Données fournies.
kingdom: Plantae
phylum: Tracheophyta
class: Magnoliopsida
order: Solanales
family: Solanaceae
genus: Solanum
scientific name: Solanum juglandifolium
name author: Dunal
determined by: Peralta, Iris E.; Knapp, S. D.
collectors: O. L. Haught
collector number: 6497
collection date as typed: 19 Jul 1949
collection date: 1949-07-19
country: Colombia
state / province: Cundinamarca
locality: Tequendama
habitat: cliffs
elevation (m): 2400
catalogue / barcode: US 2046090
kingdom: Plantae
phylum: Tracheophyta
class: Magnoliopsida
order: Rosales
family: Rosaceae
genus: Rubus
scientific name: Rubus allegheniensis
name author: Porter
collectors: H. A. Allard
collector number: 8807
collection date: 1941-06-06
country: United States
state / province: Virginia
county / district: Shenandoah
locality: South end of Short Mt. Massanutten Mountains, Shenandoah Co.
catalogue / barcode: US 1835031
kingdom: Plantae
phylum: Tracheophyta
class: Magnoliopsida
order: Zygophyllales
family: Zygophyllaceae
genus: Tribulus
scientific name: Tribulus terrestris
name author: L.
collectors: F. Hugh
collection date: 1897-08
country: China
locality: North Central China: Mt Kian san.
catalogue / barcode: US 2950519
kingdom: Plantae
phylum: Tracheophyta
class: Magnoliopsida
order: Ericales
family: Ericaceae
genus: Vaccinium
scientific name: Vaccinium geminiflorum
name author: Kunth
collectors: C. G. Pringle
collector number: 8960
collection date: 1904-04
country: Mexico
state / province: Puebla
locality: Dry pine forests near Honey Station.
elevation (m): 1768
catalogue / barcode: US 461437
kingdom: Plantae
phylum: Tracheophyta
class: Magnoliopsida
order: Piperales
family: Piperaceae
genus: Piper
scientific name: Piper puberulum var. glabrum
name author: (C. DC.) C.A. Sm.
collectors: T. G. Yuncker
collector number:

Consigne.
Recopiez toutes les lignes ci-dessus sans rien y changer, s'il vous plaît.

Corrigé de l'exercice.
kingdom: Plantae
phylum: Tracheophyta
class: Magnoliopsida
order: Solanales
family: Solanaceae
genus: Solanum
scientific name: Solanum juglandifolium
name author: Dunal
determined by: Peralta, Iris E.; Knapp, S. D.
collectors: O. L. Haught
collector number: 6497
collection date as typed: 19 Jul 1949
collection date: 1949-07-19
country: Colombia
state / province: Cundinamarca
locality: Tequendama
habitat: cliffs
elevation (m): 2400
catalogue / barcode: US 2046090
kingdom: Plantae
phylum: Tracheophyta
class: Magnoliopsida
order: Rosales
family: Rosaceae
genus: Rubus
scientific name: Rubus allegheniensis
name author: Porter
collectors: H. A. Allard
collector number: 8807
collection date: 1941-06-06
country: United States
state / province: Virginia
county / district: Shenandoah
locality: South end of Short Mt. Massanutten Mountains, Shenandoah Co.
catalogue / barcode: US 1835031
kingdom: Plantae
phylum: Tracheophyta
class: Magnoliopsida
order: Zygophyllales
family: Zygophyllaceae
genus: Tribulus
scientific name: Tribulus terrestris
name author: L.
collectors: F. Hugh
collection date: 1897-08
country: China
locality: North Central China: Mt Kian san.
catalogue / barcode: US 2950519
kingdom: Plantae
phylum: Tracheophyta
class: Magnoliopsida
order: Ericales
family: Ericaceae
genus: Vaccinium
scientific name: Vaccinium geminiflorum
name author: Kunth
collectors: C. G. Pringle
collector number: 8960
collection date: 1904-04
country: Mexico
state / province: Puebla
locality: Dry pine forests near Honey Station.
elevation (m): 1768
catalogue / barcode: US 461437
kingdom: Plantae
phylum: Tracheophyta
class: Magnoliopsida
order: Piperales
family: Piperaceae
genus: Piper
scientific name: Piper puberulum var. glabrum
name author: (C. DC.) C.A. Sm.
collectors: T. G. Yuncker
collector number:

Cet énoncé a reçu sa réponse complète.